(Chart interpretation exercises)
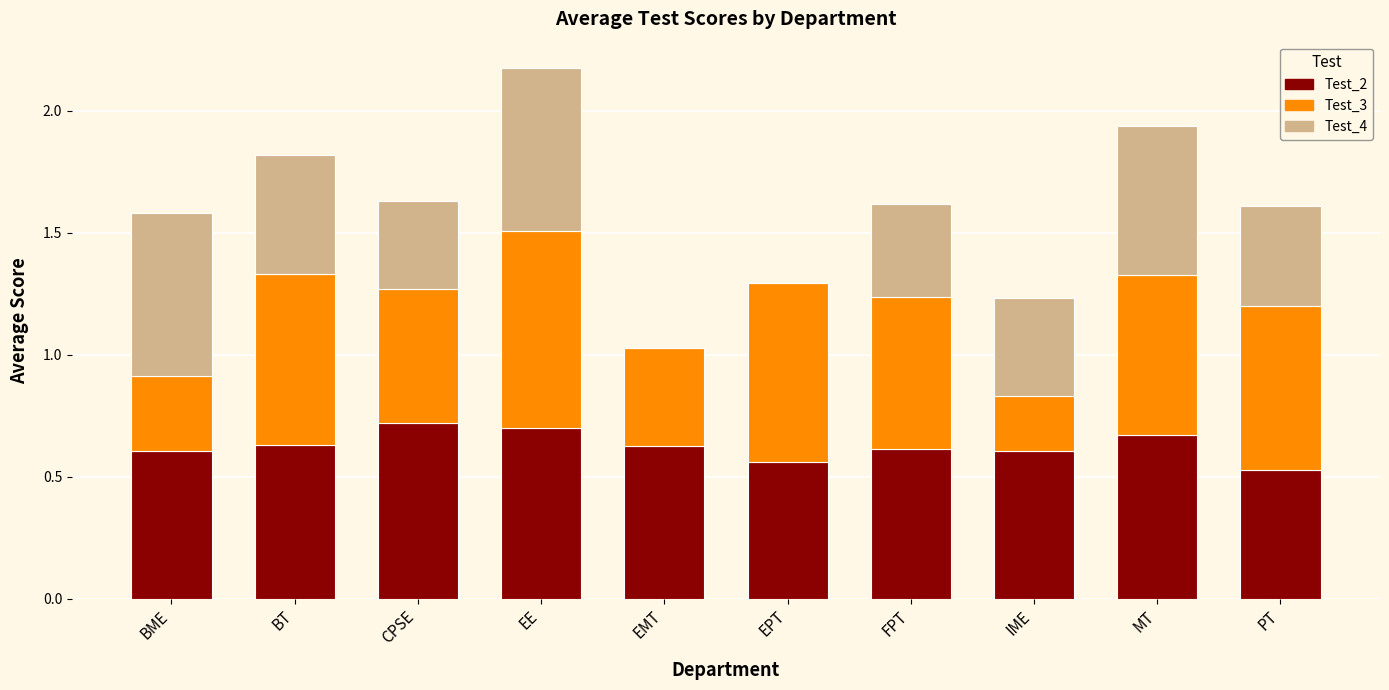

What is the total value across all series at BT?

1.8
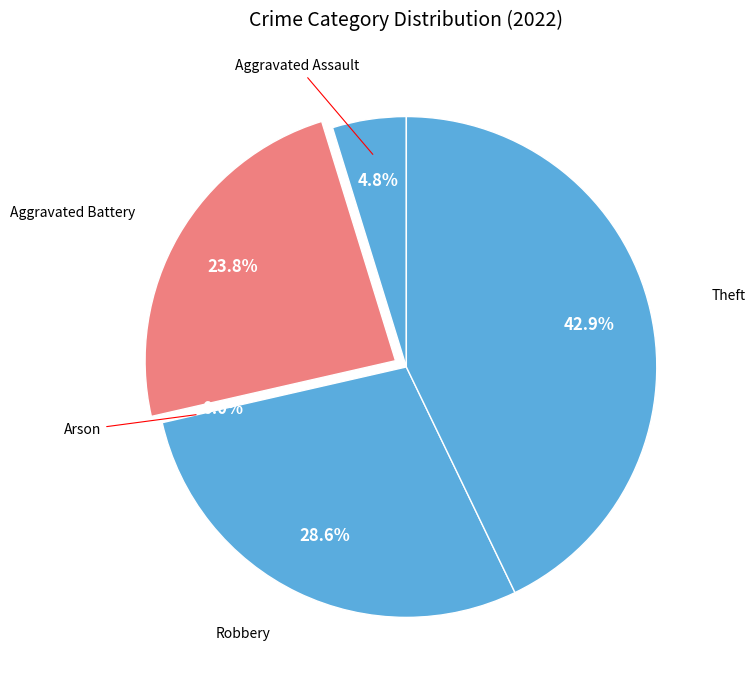

What percentage do Theft and Robbery together represent?

71.4%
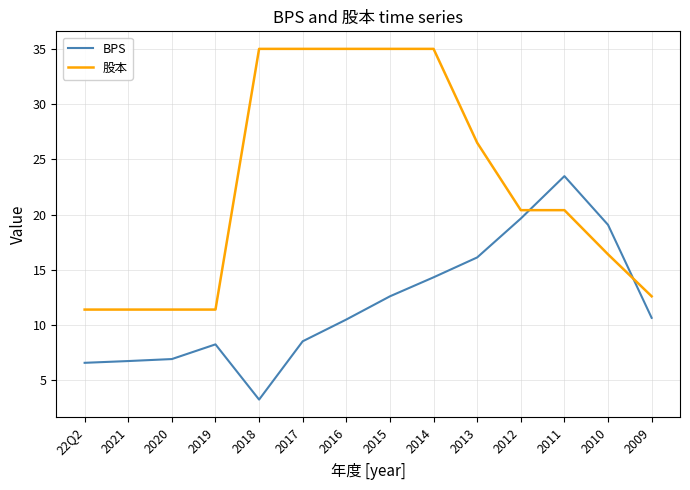

Which series ends up on top after the final intersection of 股本 and BPS?

股本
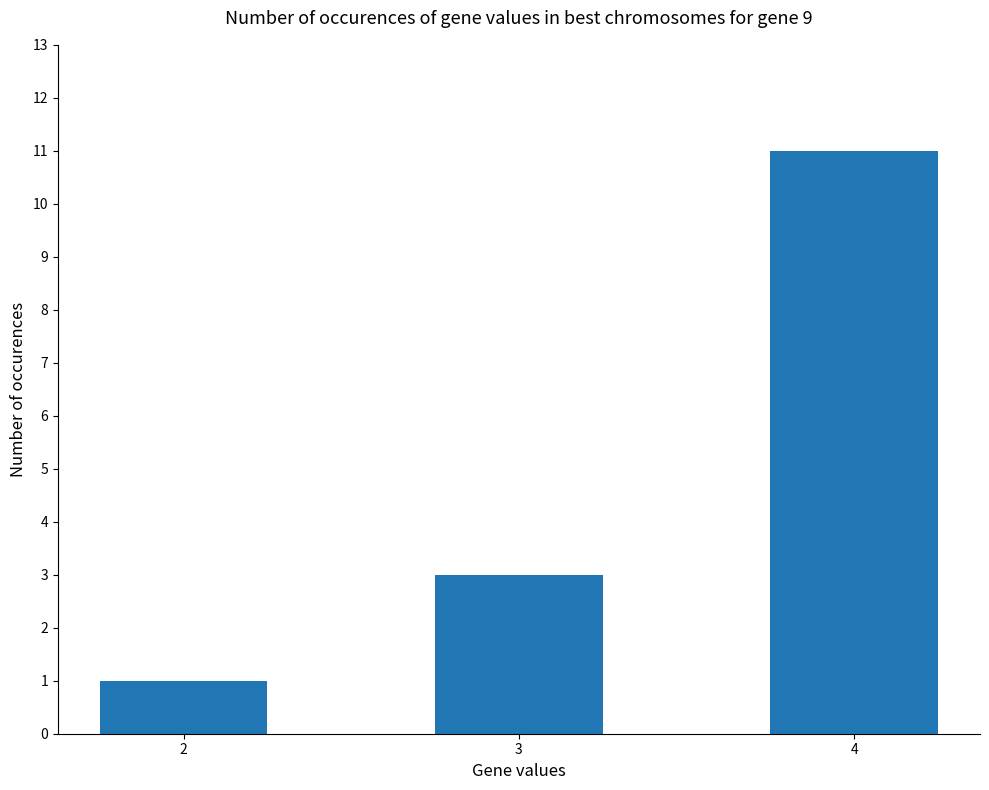

Approximately how many times larger is the value at 2 compared to 4?

0.1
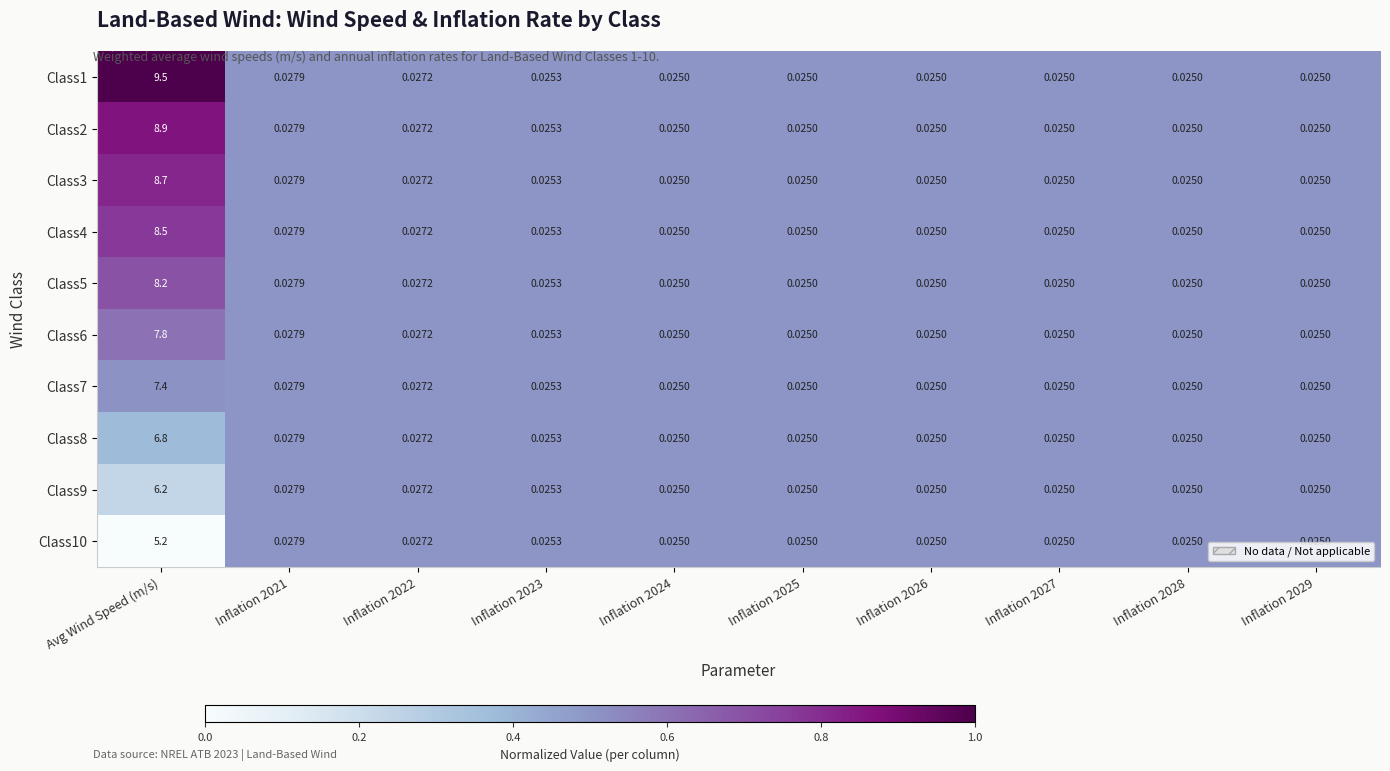

At which category is the sum across all series the highest?

Avg Wind Speed (m/s)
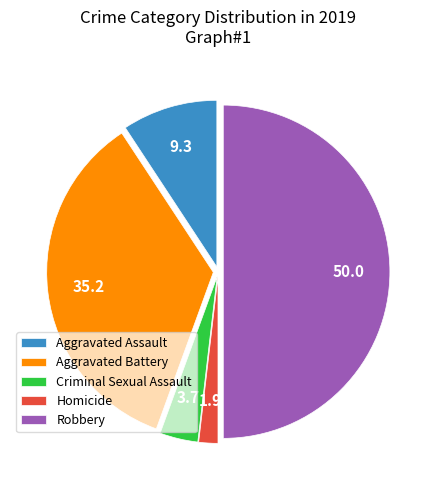

Approximately how many times larger is the value at Aggravated Battery compared to Homicide?

19.0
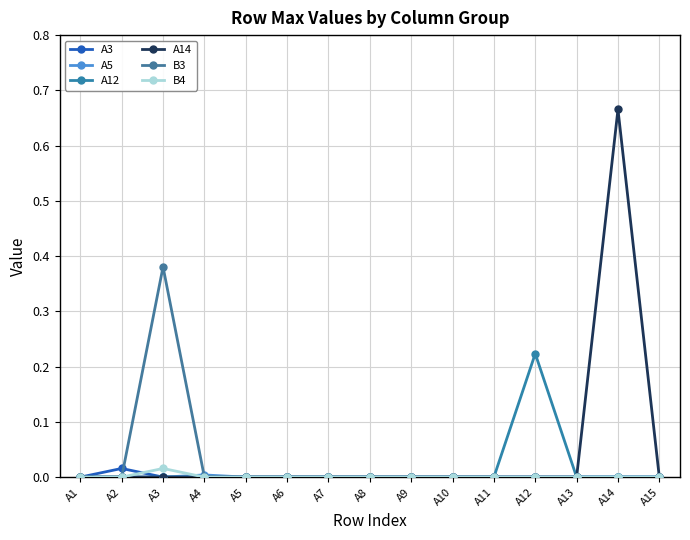

At which category is the sum across all series the highest?

A14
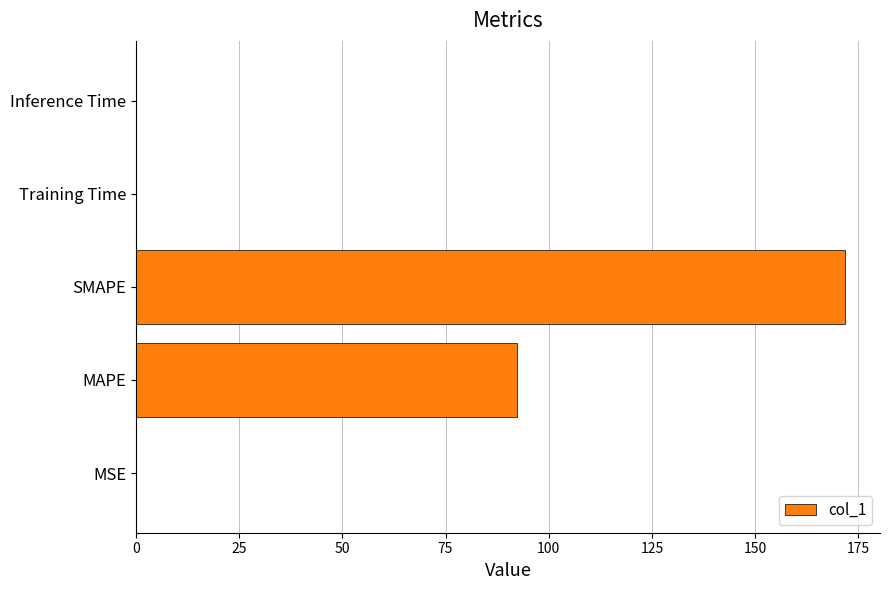

Are the bars horizontal?

Yes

- Required work -
Output every text line of all the rows above as a Markdown table with the columns "No." and "Line," giving each line a number. Leave out the blank lines and the pictures.

- Your solution -
| No. | Line |
|---|---|
| 1 | What is the total value across all series at BT? |
| 2 | 1.8 |
| 3 | What percentage do Theft and Robbery together represent? |
| 4 | 71.4% |
| 5 | Which series ends up on top after the final intersection of 股本 and BPS? |
| 6 | 股本 |
| 7 | Approximately how many times larger is the value at 2 compared to 4? |
| 8 | 0.1 |
| 9 | At which category is the sum across all series the highest? |
| 10 | Avg Wind Speed (m/s) |
| 11 | Approximately how many times larger is the value at Aggravated Battery compared to Homicide? |
| 12 | 19.0 |
| 13 | At which category is the sum across all series the highest? |
| 14 | A14 |
| 15 | Are the bars horizontal? |
| 16 | Yes |